Capitol Records v. ReDigi, a case decided in 2013, foreshadowed the outcome of Hachette v. Internet Archive. ReDigi was a service that facilitated the resale of digital files originally purchased from the iTunes store. In that case, the court held that ReDigi’s resale of digital music files fell “well outside the fair use defense.” Running through the four-step test, the court found that (1) uploading and distributing digital files for sale does not add anything new to a copyrighted work; (2) copyright protections are intended to protect musical recordings; (3) transmitting a work in its entirety usually negates a fair use defense; and (4) ReDigi’s sales obviously undercut Capitol Records’ profits.

Although ReDigi’s marketplace was commercial in nature, an obvious difference from the nonprofit intent of the National Emergency Library, the other facts broadly aligned. The National Emergency Library arguably did not innovate the use of copyrighted books. Copyright protections clearly protect rightsholders’ interests in published books. The books offered through the National Emergency Library were transmitted in whole, and this arguably undercut the publishers’ profits from ebook sales.

An open-and-shut case? The Second Circuit enters the plot.

Judge John G. Koeltl held that the Internet Archive’s National Emergency Library failed all four factors of the fair use test. He wrote in his opinion that “IA’s fair use defense rests on the notion that lawfully acquiring a copyrighted print book entitles the recipient to make an unauthorized copy and distribute it in place of the print book, so long as it does not simultaneously lend the print book. But no case or legal principle supports that notion.

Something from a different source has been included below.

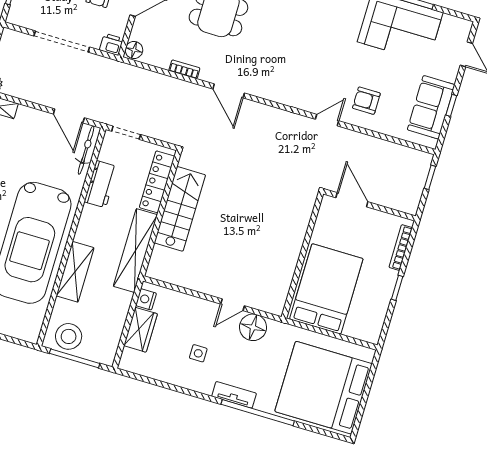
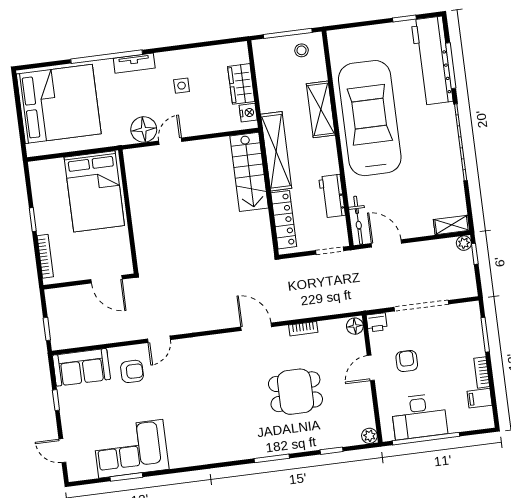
sofa: (431, 107) -> (81, 367), moved, turned 90
stairs: (180, 209) -> (249, 172), moved
stool: (69, 336) -> (302, 50), width x0.53, depth x0.53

Every authority points the other direction.” The opinion was a resounding victory for publishers.

The Internet Archive promised to continue fighting. The founder of the Internet Archive, Brewster Kahle, framed the case as a battle for free access to information within a wider war for global democracy: “Libraries are more than the customer service departments for corporate database products. For democracy to thrive at global scale, libraries must be able to sustain their historic role in society—owning, preserving, and lending books.”

On December 15, 2023, the Internet Archive filed its opening brief to the U.S. Court of Appeals for the Second Circuit. In the brief, the Internet Archive asks the Court to reverse the lower court’s decision and to hold that its controlled digital lending is fair use. The Internet Archive is arguing that the lower court erred in applying the four-factor test because the court “failed to grasp the key feature of controlled digital lending: the digital copy is available only to the one person entitled to borrow it at a time, just like lending a print book.” The Internet Archive says that the court’s misunderstanding particularly tainted its analysis of the first and fourth factors. For example, it argues that the court’s analysis of the fourth factor did not take into account expert testimony indicating that “lending is not a substitute for Publishers’ ebooks and has no effect on Publishers’ markets.”

The Second Circuit’s decision in this case will shape the future of controlled digital lending and the ongoing debate surrounding fair use and access to information in the digital era. Librarians, publishers, and legal scholars will be watching closely, waiting for the next major development in the application of free use to a rapidly evolving digital world.